Ormai si ritiene che la vittima del furto non debba, necessariamente, essere il proprietario del bene sottratto, ma potrebbe essere anche colui che ne ha la detenzione, quindi punendo il furto non si tutela solo la proprietà, ma anche il semplice possesso del bene. Il nostro codice penale prevede numerose ipotesi di furto aggravato, giustificate, correttamente, dalla maggiore pericolosità sociale della condotta delittuosa.

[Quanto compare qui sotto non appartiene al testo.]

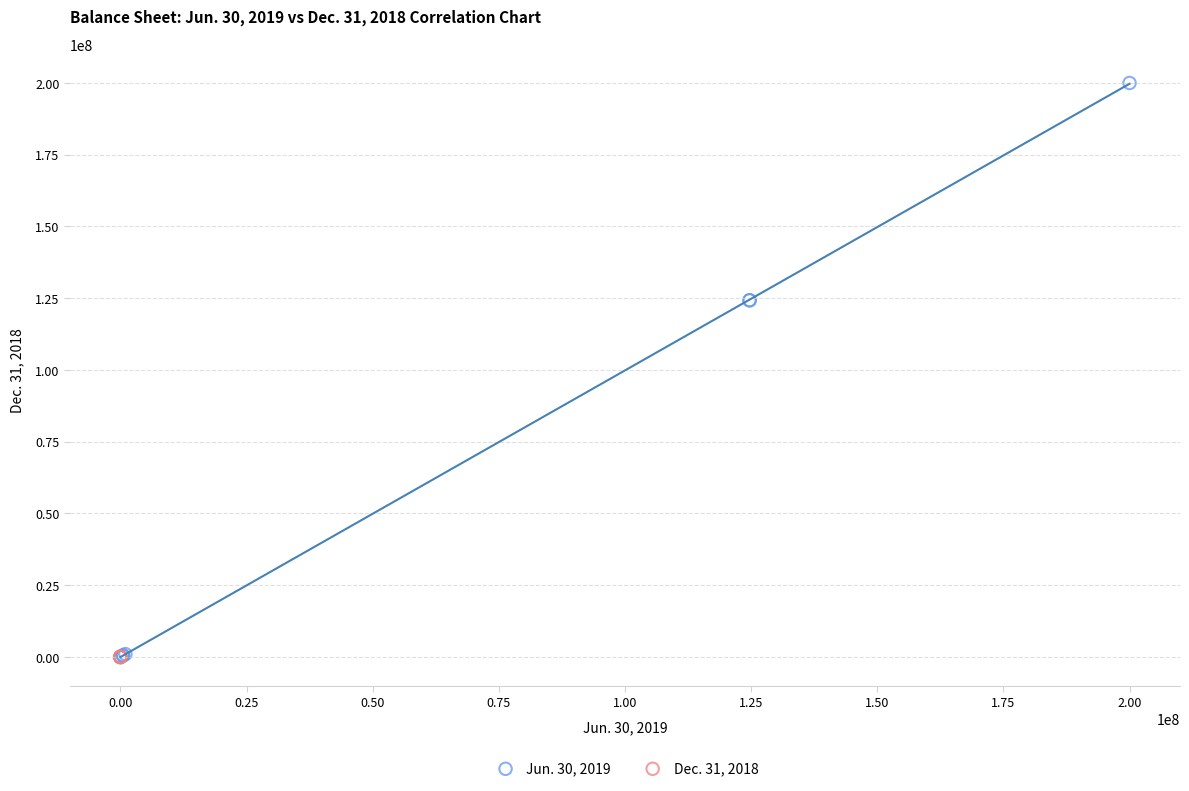

Which series has the largest Y range (max minus min)?

Jun. 30, 2019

Si pensi ai casi di furto realizzato con violenza sulla cosa (dove spesso al furto si aggiunge anche il reato di danneggiamento); uso di mezzi fraudolenti (perciò con una maggiore aggressività nella condotta dell’agente), ci si riferisce sia ad uno strumento (una chiave, una spranga) oppure uno stratagemma diretto a superare l’ostacolo (artificio o raggiro) che l’avente diritto abbia posto a difesa del bene.

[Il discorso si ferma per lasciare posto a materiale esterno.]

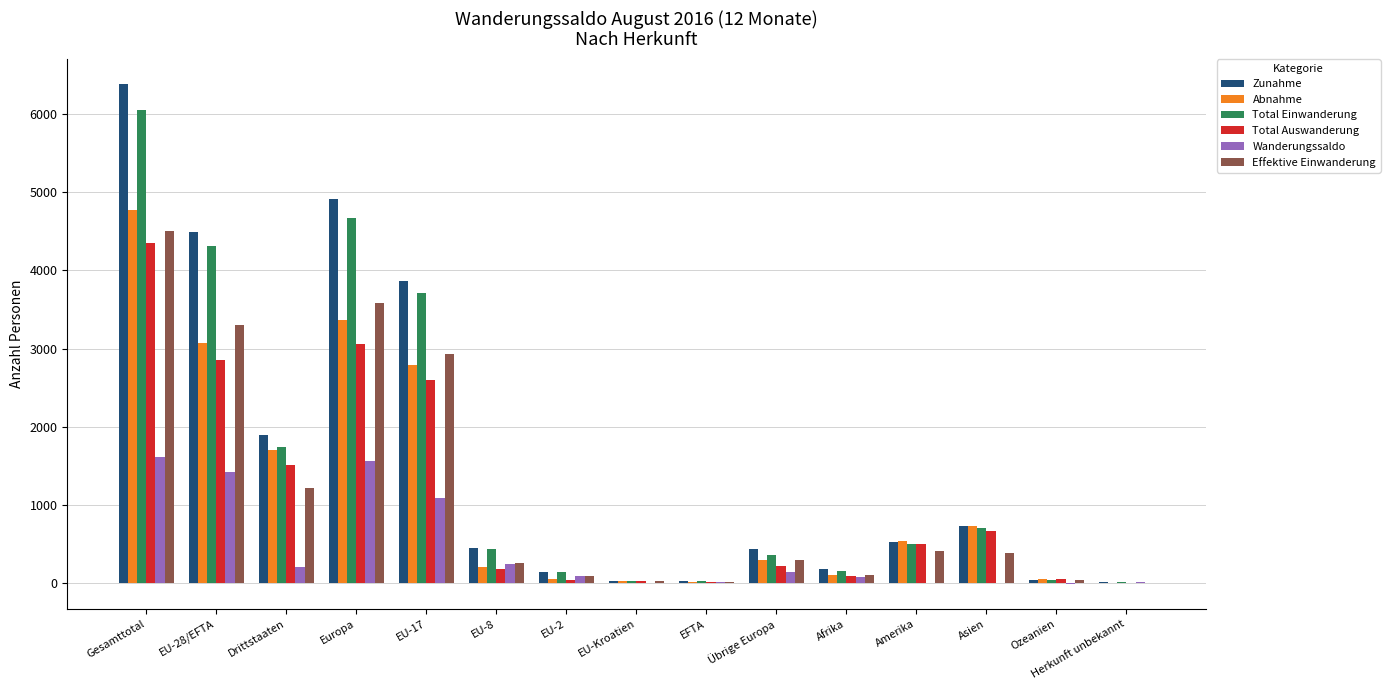

Which category has the highest value across all series?

Gesamttotal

Sono, poi, frequentissime le ipotesi di furto in abitazione e furto con strappo (oggi figure autonome di reato all’art. 624 bis), il cui notevole allarme sociale, dovuto non solo all’elevata riscontrabilità pratica, è del tutto evidente, in quanto nel primo caso l’individuo viene violato nella propria privata dimora dove si svolgono i propri interessi e, soprattutto, i propri affetti, che dovrebbe essere per ciò solo inviolabile (art. 14 Cost.), e nel secondo caso il bene viene “strappato” al possessore (il c.d. “scippo”) con violenza, che, sebbene rivolta alla cosa e non alla persona (altrimenti parleremmo di rapina), resta comunque un’azione gravissima, si pensi se a subirla è un anziano che ha appena preso la pensione, o una giovane donna privata di un monile di grande valore affettivo oltre che economico.

Infine, il legislatore prevede due ipotesi di furto più lieve, il c.d. “furto d’uso”, in cui si ruba un oggetto solo per un uso temporaneo e poi lo si restituisce, e l’ipotesi di spigolamento abusivo (rubare nei fondi altrui prima del raccolto). Per dare una risposta al nostro interrogativo iniziale si può concludere affermando che il furto, così come configurato dall’articolo 624 c.p., è un reato previsto dall’ordinamento giuridico, ma quasi mai contestato ab origine dalle varie Procure della Repubblica, in quanto è difficile immaginare un furto senza destrezza, o senza l’uso di violenza sulle cose, o senza armi o narcotici sia pur inutilizzati, o senza strappo.